Lagrein is a red grape variety native to the valleys of South Tyrol, northern Italy. It was mentioned in the 17th century, in records of the Muri Abbey. Lagrein produces wine which has high acidity and low pH, and highly tannic. Lagrein produces wines with notes of plum, earth, that are dark and full-bodied.
Hello! I hope you all had a great month of May. Now that it’s June, I’m back and excited to share my experiences with you. Here’s one of the most recent.
Yoga and wine. WOW! What a great concept. This was not the typical yoga snobbery and not the often seen wine snobbery. The event lasted from 11am – 1pm. One hour of yoga followed by 1 hour of wine tasting of 3 wines, made from California grapes but vinified in Boston, Ma…. have I got your interest yet?
The yoga was manageable down dogs, planks, chair pose, triangles, twists, boat pose, tree pose, vinyasa and savasana.

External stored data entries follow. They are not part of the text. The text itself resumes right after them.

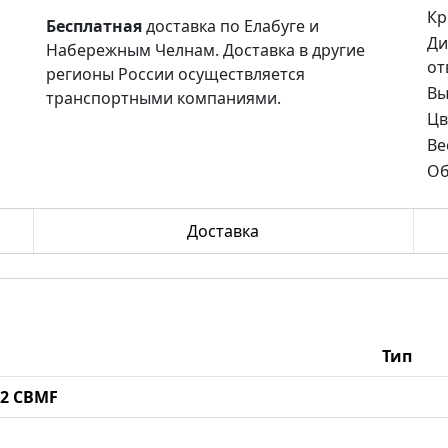
Кр
Бесплатная
доставка по Елабуге и
Ди
Набережным Челнам. Доставка в другие
от
регионы России осуществляется
Вы
транспортными компаниями.
Цв
Ве
Об
Доставка
Тип
92 CBMF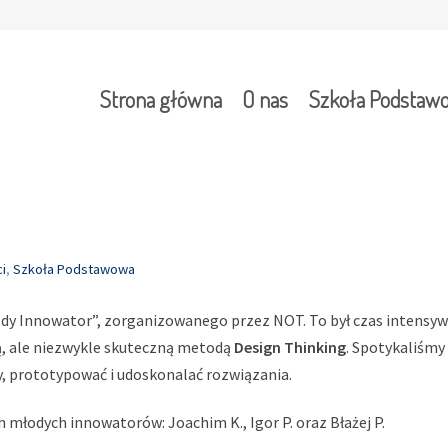
Strona główna
O nas
Szkoła Podstaw
i
,
Szkoła Podstawowa
dy Innowator”, zorganizowanego przez NOT. To był czas intensyw
ą, ale niezwykle skuteczną metodą
Design Thinking
. Spotykaliśmy
 prototypować i udoskonalać rozwiązania.
 młodych innowatorów: Joachim K., Igor P. oraz Błażej P.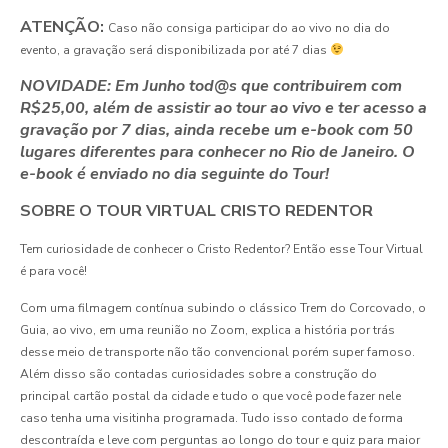
ATENÇÃO:
Caso não consiga participar do ao vivo no dia do
evento, a gravação será disponibilizada por até 7 dias
NOVIDADE: Em Junho tod@s que contribuirem com
R$25,00, além de assistir ao tour ao vivo e ter acesso a
gravação por 7 dias, ainda recebe um e-book com 50
lugares diferentes para conhecer no Rio de Janeiro. O
e-book é enviado no dia seguinte do Tour!
SOBRE O TOUR VIRTUAL CRISTO REDENTOR
Tem curiosidade de conhecer o Cristo Redentor? Então esse Tour Virtual
é para você!
Com uma filmagem contínua subindo o clássico Trem do Corcovado, o
Guia, ao vivo, em uma reunião no Zoom, explica a história por trás
desse meio de transporte não tão convencional porém super famoso.
Além disso são contadas curiosidades sobre a construção do
principal cartão postal da cidade e tudo o que você pode fazer nele
caso tenha uma visitinha programada. Tudo isso contado de forma
descontraída e leve com perguntas ao longo do tour e quiz para maior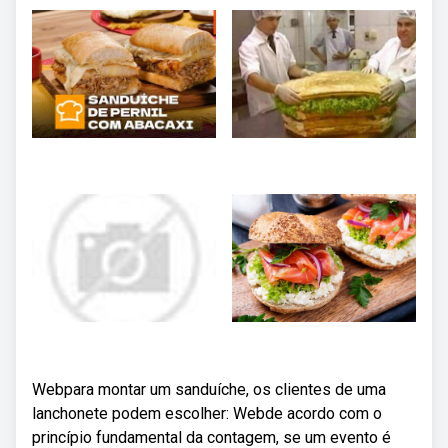
Webpara montar um sanduíche, os clientes de uma
lanchonete podem escolher: Webde acordo com o
princípio fundamental da contagem, se um evento é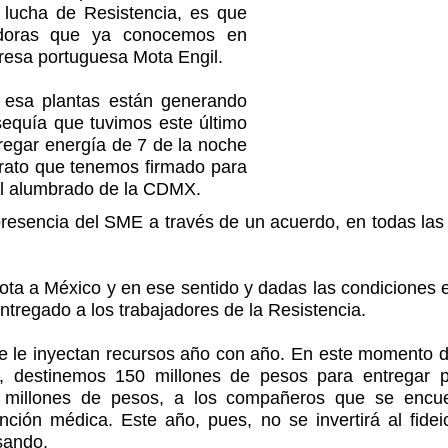
 lucha de Resistencia, es que
adoras que ya conocemos en
resa portuguesa Mota Engil.
 esa plantas están generando
 sequía que tuvimos este último
egar energía de 7 de la noche
trato que tenemos firmado para
el alumbrado de la CDMX.
resencia del SME a través de un acuerdo, en todas las 
azota a México y en ese sentido y dadas las condicione
ntregado a los trabajadores de la Resistencia.
se le inyectan recursos año con año. En este momento de
, destinemos 150 millones de pesos para entregar 
14 millones de pesos, a los compañeros que se encu
ión médica. Este año, pues, no se invertirá al fidei
sando.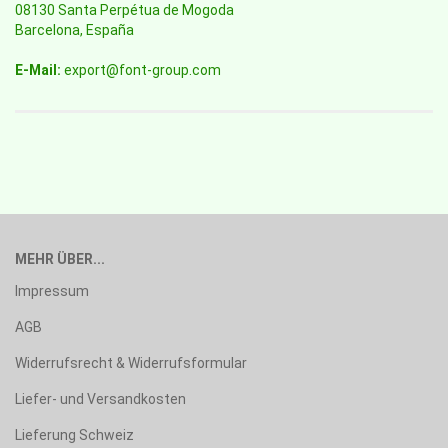
08130 Santa Perpétua de Mogoda
Barcelona, España
E-Mail:
export@font-group.com
MEHR ÜBER...
Impressum
AGB
Widerrufsrecht & Widerrufsformular
Liefer- und Versandkosten
Lieferung Schweiz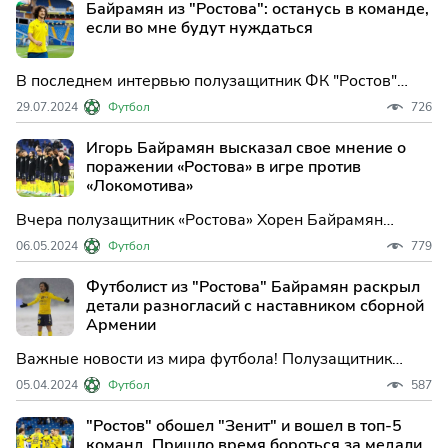
Байрамян из "Ростова": останусь в команде,
очень комфортно было.
если во мне будут нуждаться
В последнем интервью полузащитник ФК "Ростов"
Хорен Байрамян поделился своими мыслями о
29.07.2024
Футбол
726
будущем в команде. "У нас очень хорошие отношения
с клубом, но пока не обсуждали это. Уверен, что когда
Игорь Байрамян высказал свое мнение о
придет время, мы пообщаемся.
поражении «Ростова» в игре против
«Локомотива»
Вчера полузащитник «Ростова» Хорен Байрамян
поделился своими мыслями о поражении от
06.05.2024
Футбол
779
«Локомотива» в матче 27-го тура РПЛ.
Футболист из "Ростова" Байрамян раскрыл
детали разногласий с наставником сборной
Армении
Важные новости из мира футбола! Полузащитник
известного клуба «Ростов» - армянин Хорен Байрамян
05.04.2024
Футбол
587
поделился своим мнением относительно возможного
конфликта с наставником сборной Армении по
"Ростов" обошел "Зенит" и вошел в топ-5
футболу Александром Петраковым.
команд. Пришло время бороться за медали.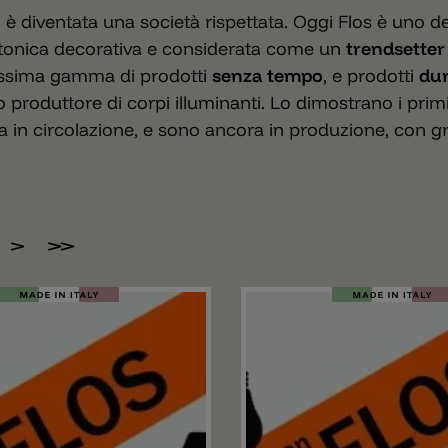
i è diventata una società rispettata. Oggi Flos è uno de
ettonica decorativa e considerata come un
trendsetter
stissima gamma di prodotti
senza tempo
, e prodotti
dur
 produttore di corpi illuminanti. Lo dimostrano i prim
 in circolazione, e sono ancora in produzione, con g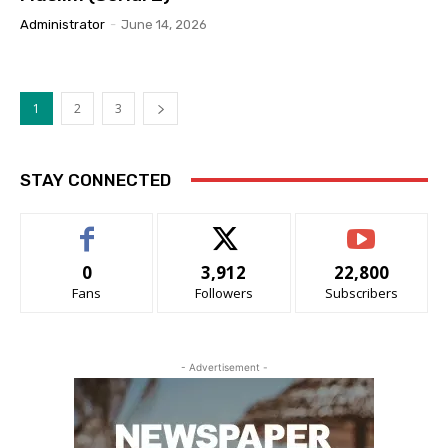
Administrator
-
June 14, 2026
1
2
3
STAY CONNECTED
0
3,912
22,800
Fans
Followers
Subscribers
- Advertisement -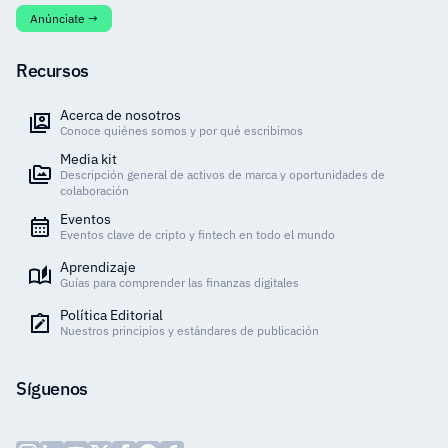
Anúnciate →
Recursos
Acerca de nosotros
Conoce quiénes somos y por qué escribimos
Media kit
Descripción general de activos de marca y oportunidades de
colaboración
Eventos
Eventos clave de cripto y fintech en todo el mundo
Aprendizaje
Guías para comprender las finanzas digitales
Política Editorial
Nuestros principios y estándares de publicación
Síguenos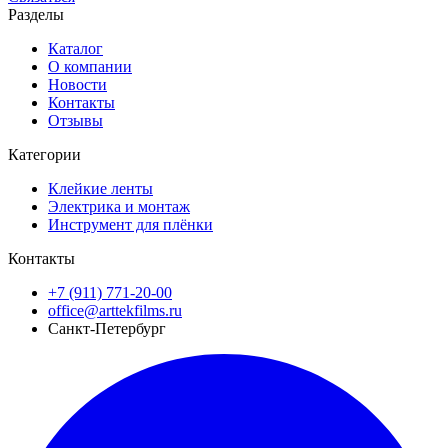
Разделы
Каталог
О компании
Новости
Контакты
Отзывы
Категории
Клейкие ленты
Электрика и монтаж
Инструмент для плёнки
Контакты
+7 (911) 771-20-00
office@arttekfilms.ru
Санкт-Петербург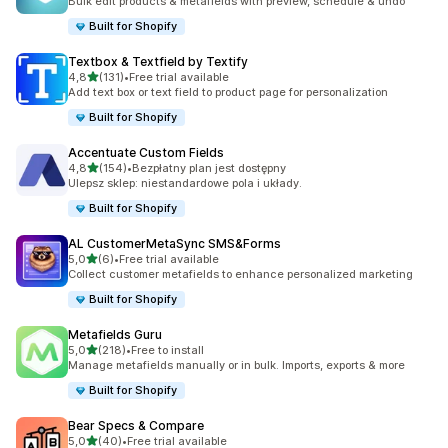
Bulk edit products & metafields with preview, schedule & undo
Built for Shopify
Textbox & Textfield by Textify
na 5 gwiazdek
4,8
(131)
•
Free trial available
Łączna liczba recenzji: 131
Add text box or text field to product page for personalization
Built for Shopify
Accentuate Custom Fields
na 5 gwiazdek
4,8
(154)
•
Bezpłatny plan jest dostępny
Łączna liczba recenzji: 154
Ulepsz sklep: niestandardowe pola i układy.
Built for Shopify
AL CustomerMetaSync SMS&Forms
na 5 gwiazdek
5,0
(6)
•
Free trial available
Łączna liczba recenzji: 6
Collect customer metafields to enhance personalized marketing
Built for Shopify
Metafields Guru
na 5 gwiazdek
5,0
(218)
•
Free to install
Łączna liczba recenzji: 218
Manage metafields manually or in bulk. Imports, exports & more
Built for Shopify
Bear Specs & Compare
na 5 gwiazdek
5,0
(40)
•
Free trial available
Łączna liczba recenzji: 40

Katie Gentile does an absolute wonderful class, a real no judgement zone. She walks around the room so students feel she’s there to help.
Here are links:
Katie Gentile @ Katie_Gentile ( twitter)
The winery makes many wines, here are the three we tasted:
Boston Winery’s Super Tuscan 2013:
Here’s the winery’s notes: “A very big, very young wine that is composed of Sangiovese, Cabernet Sauvignon, and Merlot. This wine is bright and youthful enough to be drunk on its own or paired with a favorite Italian dish.”
Here is my impression: the Cabernet Sauvignon adds rich saturation and structure to the Sangiovese. Merlot contributes lushness and softness to Sangiovese’s sometimes acidic presentation. To me, this is a wine with very nice acidity, a long finish, red fruit, soft tannins and a tinge of smokiness or woodiness. Sangiovese also has nice herbal aromas and pairs well with anything with tomato sauce or mushrooms. I paired this with a mushroom pizza. This is a delicious wine. Because of the herbal notes, this wine paired nicely with Rose infused dark chocolate from Harbor Candy Shop in Ogunquit, Me. They also sell Lavendar infused chocolates, which I suspect would pair equally as delicious. I would buy this wine again and also consider giving as a gift.
Boston Winery’s Malbec, 2011. This wine was made with grapes from California. In the United States, the majority of Malbec is planted in California, which in 2011 accounted for 84% of the Malbec plantings in the country. Boston Winery staff tell me they have recently made it with Argentinian and Chilean grapes. Soft round tannins, short to medium finish, light oak, red fruit.
Boston Winery’s Mala Femmina Central Coast and Chalk Hill, Sonoma: Here’s the winery notes: “A unique custom cuvee of two different select Chardonnays, a Viognier, and Sauvignon Blanc. This mélange presents a panorama of fruit and floral essences. The dominant zests of Granny Smith apple and Meyer lemon highlight the more discrete herbal notes of dry grass and honeysuckle.” This wine was a little boring for me. Short finish, a little flabby.
Here is another wine that I bought and tasted at home:
Boston Blend 2013: Here’s the winery’s notes: “A cuvee of Syrah, Cabernet Sauvignon, and Merlot. This wine is homage to the wines of both the Rhone and New World blends; obviously with liberties of a modern winemaker taken. The tell tale signs of Boston Winery’s smooth well-balanced style are evident. Furthermore, this wine will stand up to virtually any cuisine. Boston Blend exhibits notes of wild cherry, plum, and hints of butterscotch with an ever so subtle woodsy finish.”
Here’s my impression: I would buy this wine again and also give as a gift. The spicy Syrah is certainly noticed, the tannins are soft, there is a minty quality to the wine, woodsy finish is light but present. The Merlot adds more fruitiness. I didn’t get butterscotch ( too bad, I just love butterscotch!). I really enjoyed this wine and who couldn’t love the name, being from Boston after all.